- _EXERCISE_
Reproduce the listing below word for word, leaving out the pictures.

*** Block opens ***

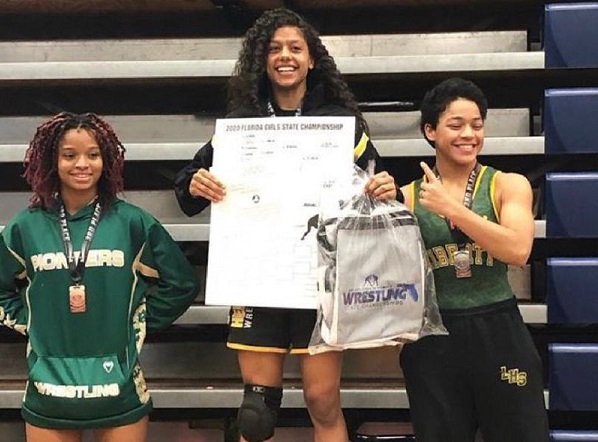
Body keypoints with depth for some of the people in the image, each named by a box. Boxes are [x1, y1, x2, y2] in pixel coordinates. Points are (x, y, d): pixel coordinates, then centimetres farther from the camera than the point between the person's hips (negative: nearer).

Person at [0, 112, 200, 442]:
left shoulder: (132, 222, -1)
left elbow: (181, 284, 6)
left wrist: (137, 323, 2)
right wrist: (27, 324, 4)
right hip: (49, 393, 1)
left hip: (120, 393, -1)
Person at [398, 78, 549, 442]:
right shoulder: (408, 197, 4)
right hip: (433, 339, 1)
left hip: (499, 334, 0)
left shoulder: (509, 185, 1)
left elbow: (518, 250, -16)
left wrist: (451, 208, -18)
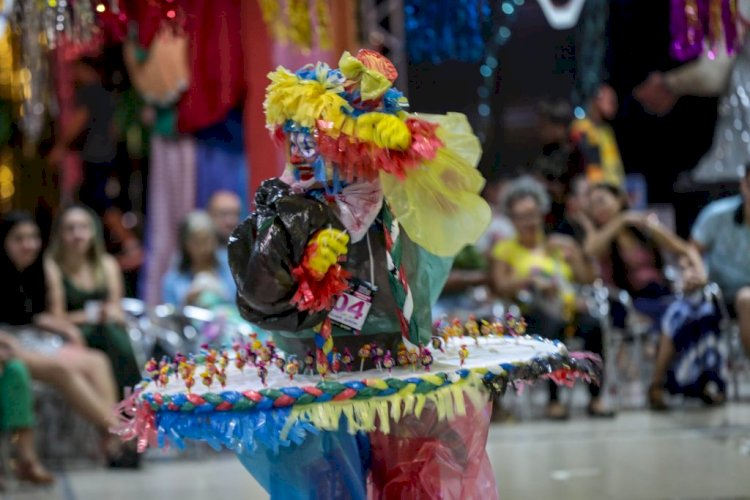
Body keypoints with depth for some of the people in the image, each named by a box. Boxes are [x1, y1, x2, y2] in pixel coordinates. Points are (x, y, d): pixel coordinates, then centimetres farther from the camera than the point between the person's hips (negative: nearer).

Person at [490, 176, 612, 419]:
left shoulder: (558, 244, 24)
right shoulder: (506, 248, 16)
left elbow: (587, 278, 17)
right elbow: (501, 286, 0)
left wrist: (573, 254, 1)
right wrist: (531, 279, -13)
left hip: (568, 308, 3)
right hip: (533, 311, -3)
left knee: (592, 325, -32)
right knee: (552, 327, -38)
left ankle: (595, 397, -29)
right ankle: (553, 400, -34)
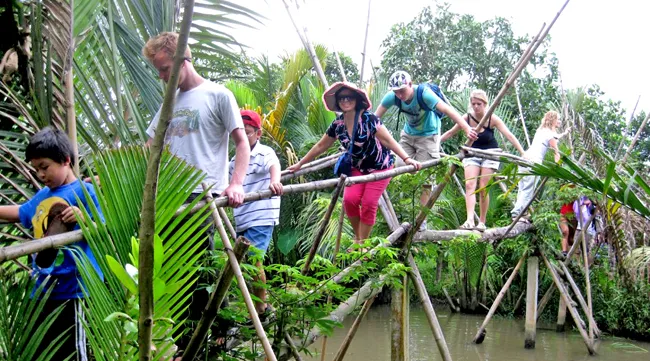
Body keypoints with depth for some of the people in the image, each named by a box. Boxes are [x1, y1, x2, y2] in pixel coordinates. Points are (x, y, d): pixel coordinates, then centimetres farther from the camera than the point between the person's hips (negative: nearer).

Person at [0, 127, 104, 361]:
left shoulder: (84, 191, -9)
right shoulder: (42, 196, 13)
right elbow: (19, 212, 31)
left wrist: (83, 219, -30)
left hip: (73, 287, -8)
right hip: (44, 288, 8)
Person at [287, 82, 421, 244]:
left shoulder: (368, 119, -22)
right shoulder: (337, 124, -7)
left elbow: (389, 141, -27)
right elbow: (320, 146, 5)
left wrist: (406, 158, -40)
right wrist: (299, 164, 10)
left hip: (379, 166, -4)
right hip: (358, 168, 4)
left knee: (368, 204, -12)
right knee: (350, 199, -14)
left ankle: (362, 244, 2)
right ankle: (357, 236, 9)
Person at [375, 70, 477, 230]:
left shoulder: (424, 93, -31)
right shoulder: (392, 97, -18)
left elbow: (447, 110, -41)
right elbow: (375, 117, -14)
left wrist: (467, 129, -51)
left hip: (428, 136, -4)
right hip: (408, 135, 4)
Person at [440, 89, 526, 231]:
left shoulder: (492, 119, -17)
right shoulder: (467, 118, -11)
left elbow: (509, 136, -23)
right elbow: (450, 133, -1)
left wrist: (523, 153, -31)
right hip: (472, 154, 2)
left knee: (483, 188, -4)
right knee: (469, 185, -15)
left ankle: (482, 223, 7)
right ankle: (470, 220, -24)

*** Block closes ***

- _OUTPUT OF THE TASK_
Body keypoints with depth for some of the people in the image, each named by a box. Boxes are [x1, y1, x2, y2] in pixel coordinates. Points are (x, y, d): pixel coordinates, then centimetres farther from the camera than the point between the person's hips (negative: nearer).

Person at [0, 112, 200, 442]:
left shoulder: (132, 222, -1)
left elbow: (181, 284, 6)
left wrist: (137, 323, 2)
right wrist: (27, 324, 4)
right hip: (49, 393, 1)
left hip: (120, 393, -1)
Person at [398, 78, 549, 442]:
right shoulder: (408, 197, 4)
right hip: (433, 339, 1)
left hip: (499, 334, 0)
left shoulder: (509, 185, 1)
left elbow: (518, 250, -16)
left wrist: (451, 208, -18)
Body keypoints with depth for some of the people in the image, each named by a box. Boxes are [x1, y1, x2, y2] in pixel coordinates. Points are (x, y, d): pixel coordinates, then centimetres farther from the camera than the point between the person's hips (negative: nearer).

Person at [490, 176, 612, 419]:
left shoulder: (558, 244, 24)
right shoulder: (506, 248, 16)
left elbow: (587, 278, 17)
right elbow: (501, 286, 0)
left wrist: (573, 254, 1)
right wrist: (531, 279, -13)
left hip: (568, 308, 3)
right hip: (533, 311, -3)
left knee: (592, 325, -32)
right knee: (552, 327, -38)
left ankle: (595, 397, -29)
right ankle: (553, 400, -34)
Body keypoints with depth for some of the people in the image, each named by a box. Boxes are [x1, y1, x2, y2] in pixel coordinates. Points are (x, y, d): pixel coordinates, then centimetres farther from the camera than the point between the person's hips (negative: nearer).

Person at [0, 127, 104, 361]:
left shoulder: (84, 191, -9)
right shoulder: (42, 196, 13)
right elbow: (19, 212, 31)
left wrist: (83, 219, -30)
left hip: (73, 287, -8)
right hip: (44, 288, 8)
Person at [287, 82, 421, 244]:
left shoulder: (368, 119, -22)
right shoulder: (337, 124, -7)
left elbow: (389, 141, -27)
right elbow: (320, 146, 5)
left wrist: (406, 158, -40)
right wrist: (299, 164, 10)
left hip: (379, 166, -4)
right hip: (358, 168, 4)
left knee: (368, 204, -12)
right knee: (350, 199, -14)
left ankle: (362, 244, 2)
right ankle: (357, 236, 9)
Person at [375, 70, 477, 230]:
left shoulder: (424, 93, -31)
right shoulder: (392, 97, -18)
left elbow: (447, 110, -41)
right elbow: (375, 117, -14)
left wrist: (467, 129, -51)
left hip: (428, 136, -4)
right hip: (408, 135, 4)
Person at [440, 89, 526, 231]:
left shoulder: (492, 119, -17)
right shoulder: (467, 118, -11)
left elbow: (509, 136, -23)
right elbow: (450, 133, -1)
left wrist: (523, 153, -31)
right hip: (472, 154, 2)
left knee: (483, 188, -4)
right knee: (469, 185, -15)
left ankle: (482, 223, 7)
right ankle: (470, 220, -24)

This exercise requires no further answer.